Material for this exercise
<<<<

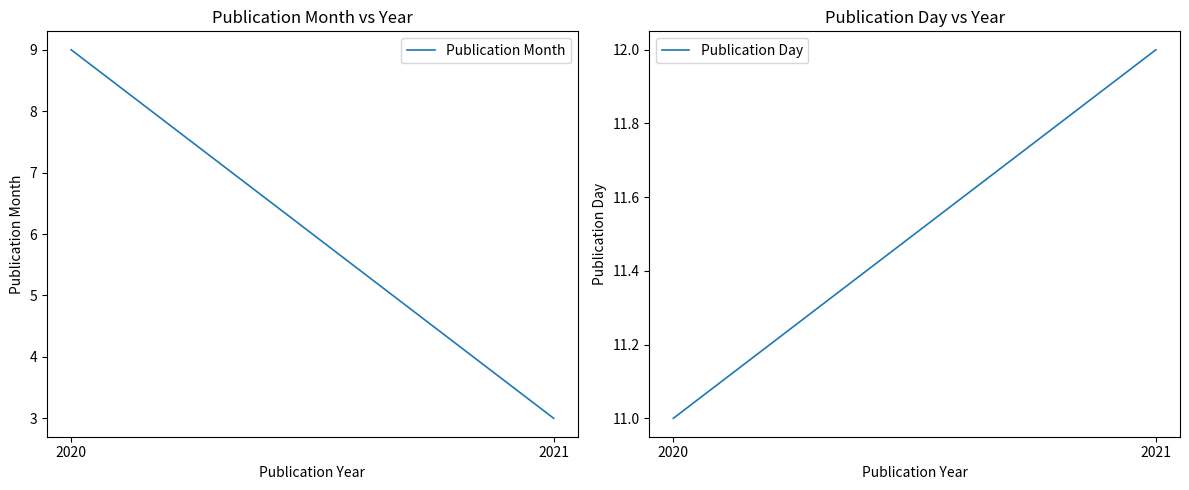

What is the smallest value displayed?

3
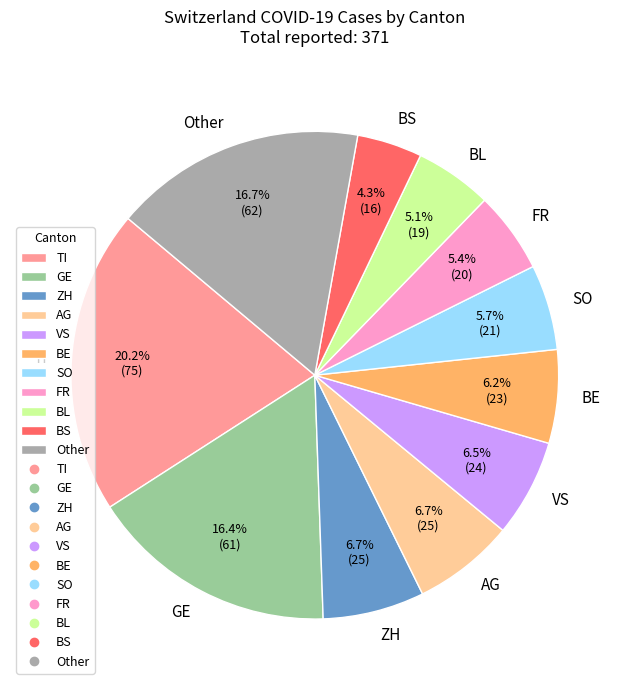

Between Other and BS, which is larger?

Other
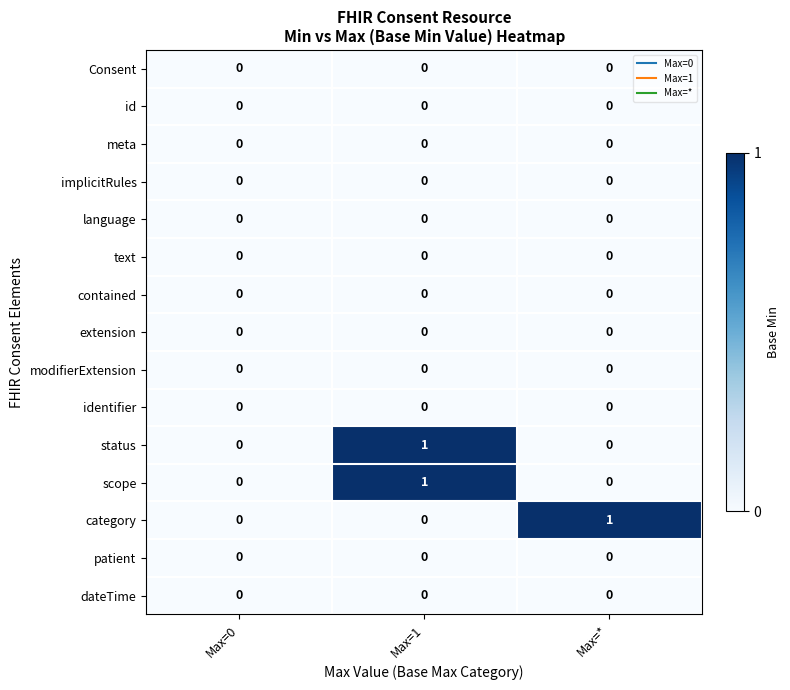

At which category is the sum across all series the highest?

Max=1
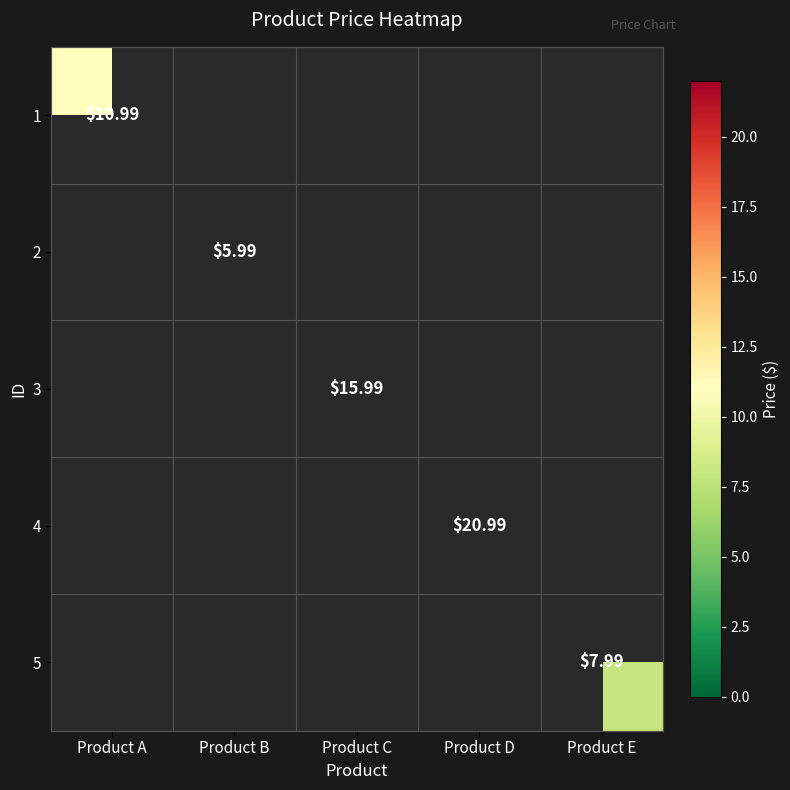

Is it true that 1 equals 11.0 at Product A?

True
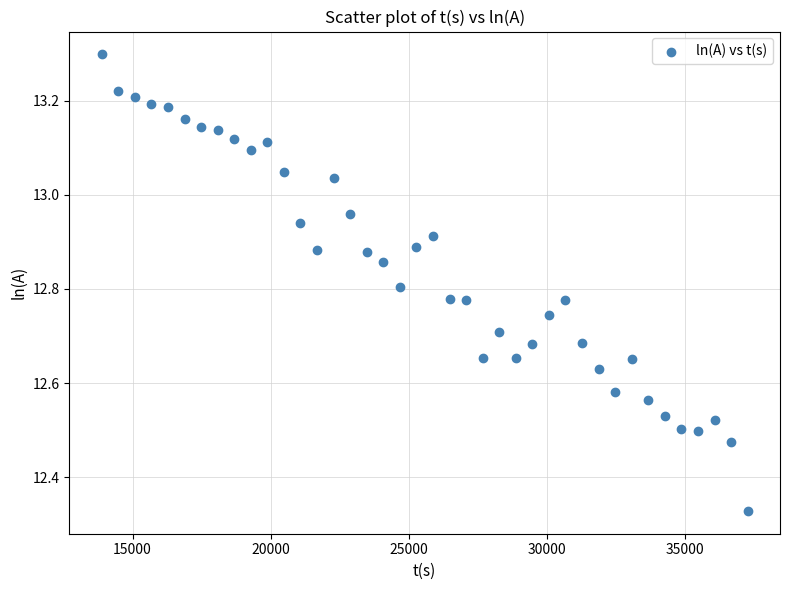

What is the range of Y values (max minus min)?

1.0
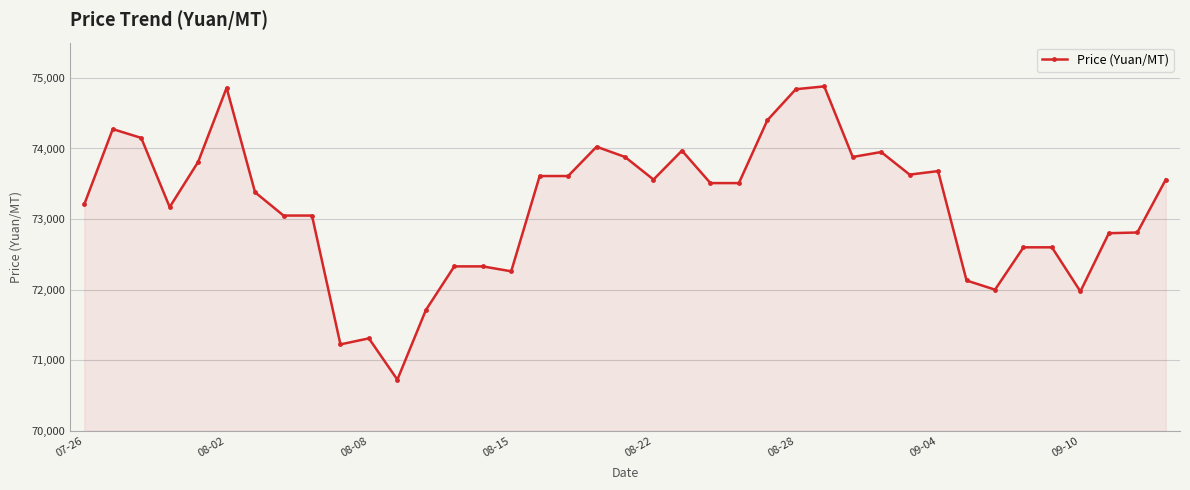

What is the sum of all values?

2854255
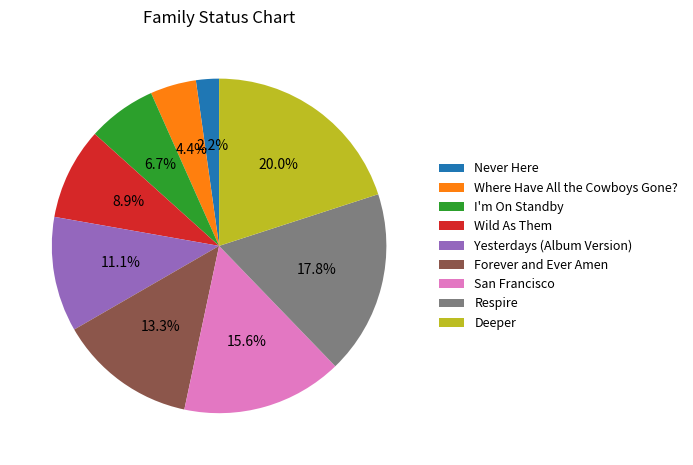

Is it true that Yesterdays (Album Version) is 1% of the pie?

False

>>>>
<<<<

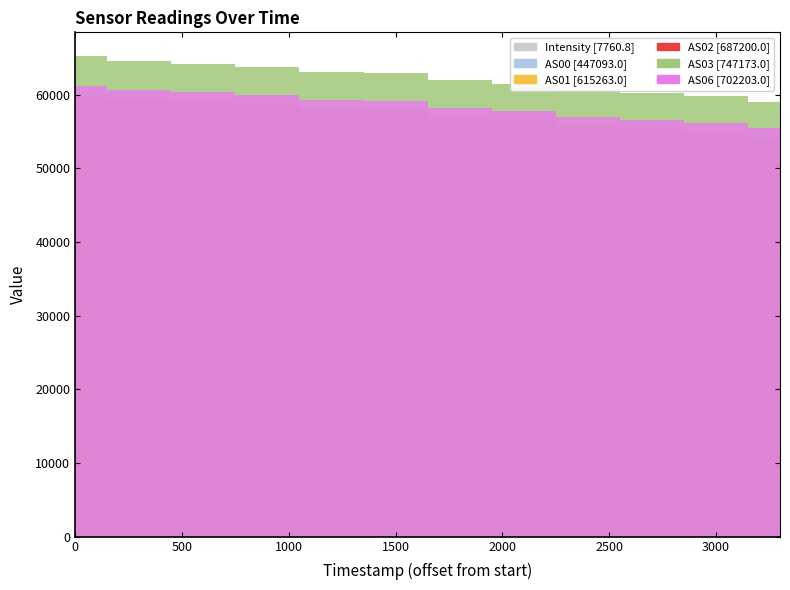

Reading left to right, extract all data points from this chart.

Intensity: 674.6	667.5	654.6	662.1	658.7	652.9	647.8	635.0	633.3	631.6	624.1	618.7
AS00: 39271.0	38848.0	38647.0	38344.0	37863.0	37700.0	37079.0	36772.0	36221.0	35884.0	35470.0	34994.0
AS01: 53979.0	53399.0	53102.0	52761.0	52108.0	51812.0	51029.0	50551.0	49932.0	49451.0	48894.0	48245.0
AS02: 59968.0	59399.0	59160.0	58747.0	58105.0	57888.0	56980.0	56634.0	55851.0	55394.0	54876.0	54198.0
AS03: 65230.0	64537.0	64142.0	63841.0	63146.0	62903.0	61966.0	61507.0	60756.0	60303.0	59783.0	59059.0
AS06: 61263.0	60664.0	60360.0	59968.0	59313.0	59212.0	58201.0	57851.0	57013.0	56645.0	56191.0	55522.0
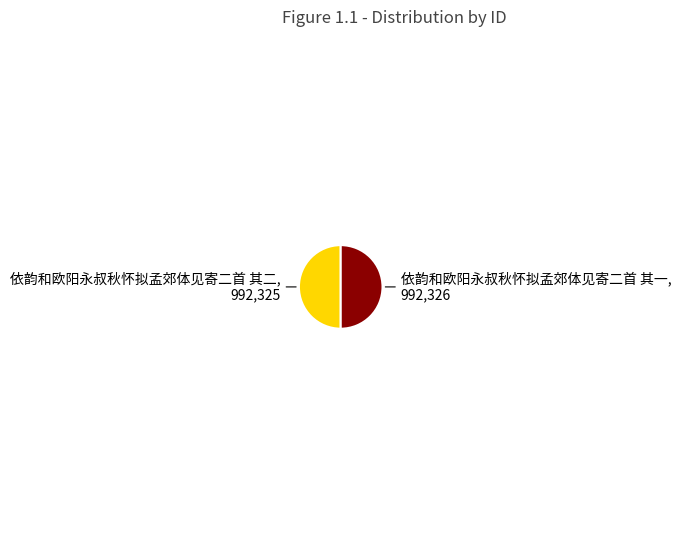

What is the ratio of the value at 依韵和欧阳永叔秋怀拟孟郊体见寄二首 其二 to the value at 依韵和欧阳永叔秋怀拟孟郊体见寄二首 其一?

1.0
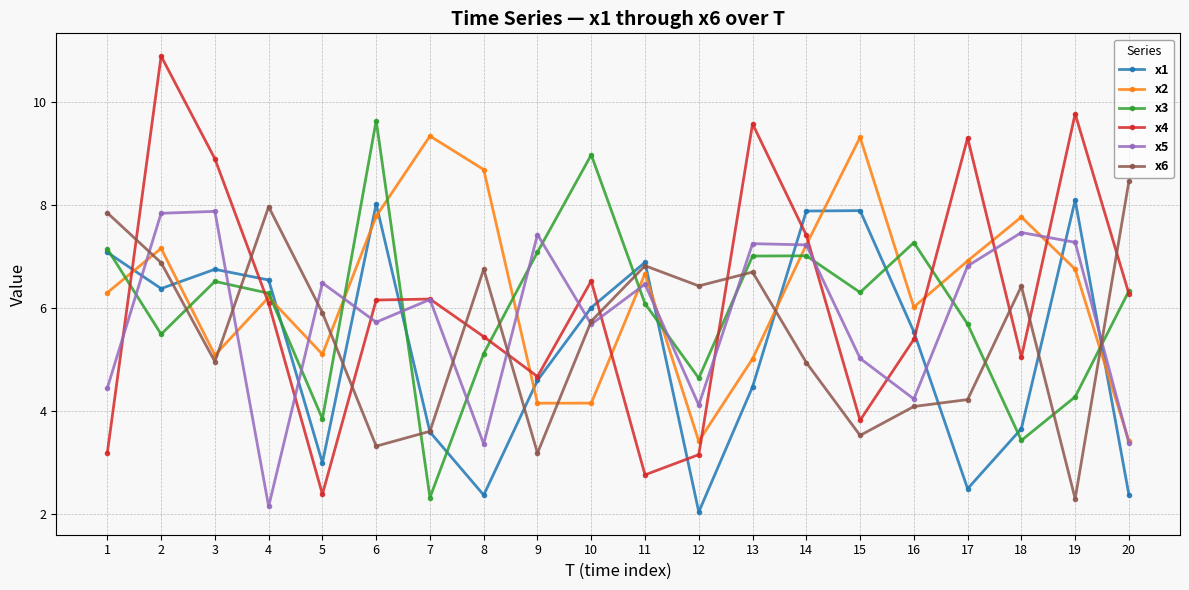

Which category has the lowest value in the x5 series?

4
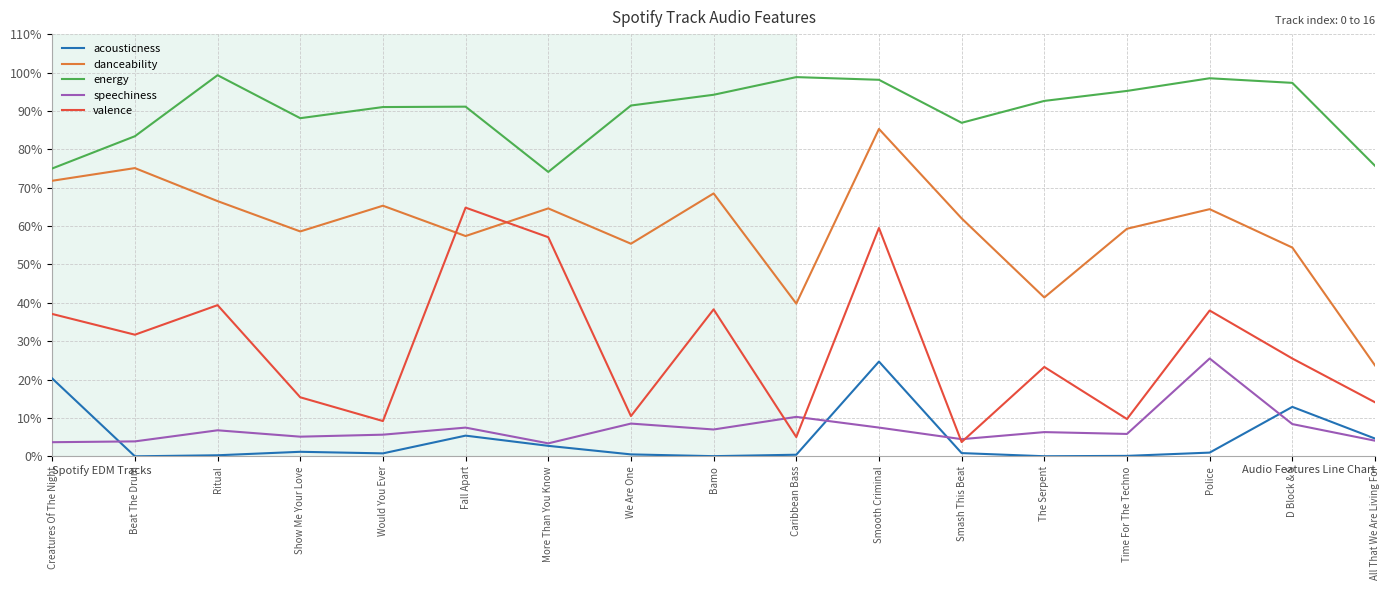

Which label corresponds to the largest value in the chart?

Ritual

>>>>
<<<<

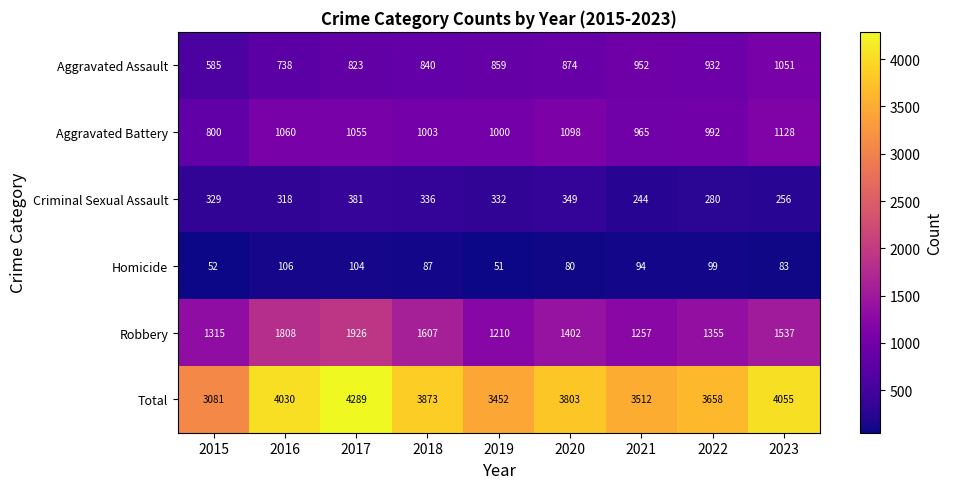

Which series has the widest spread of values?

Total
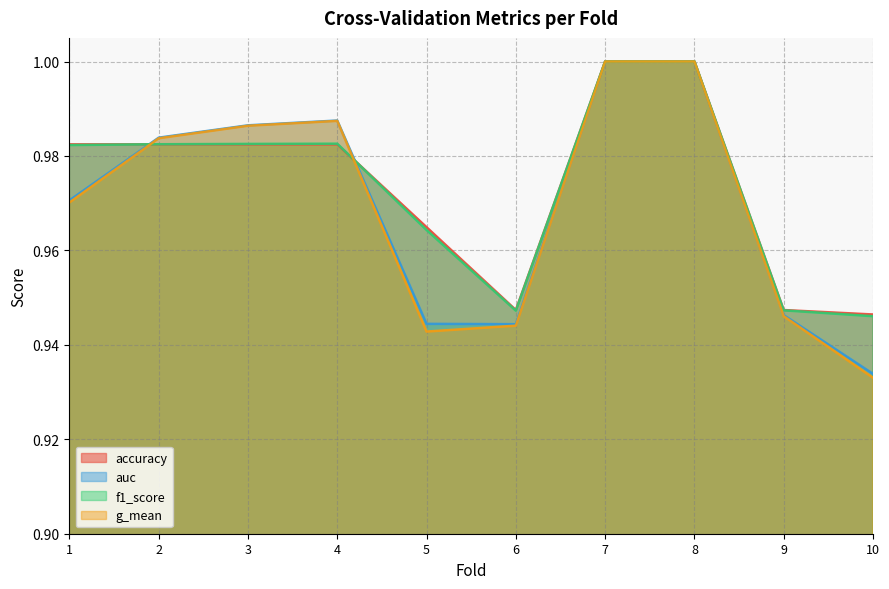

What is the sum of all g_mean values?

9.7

>>>>

Can you copy out, word for word, the items from the line with "What is the smallest value displayed?" through the line with "Is it true that Yesterdays", both ends included, with the pictures left out?

Answer below
What is the smallest value displayed?

3

Between Other and BS, which is larger?

Other

At which category is the sum across all series the highest?

Max=1

Is it true that 1 equals 11.0 at Product A?

True

What is the range of Y values (max minus min)?

1.0

What is the sum of all values?

2854255

Is it true that Yesterdays (Album Version) is 1% of the pie?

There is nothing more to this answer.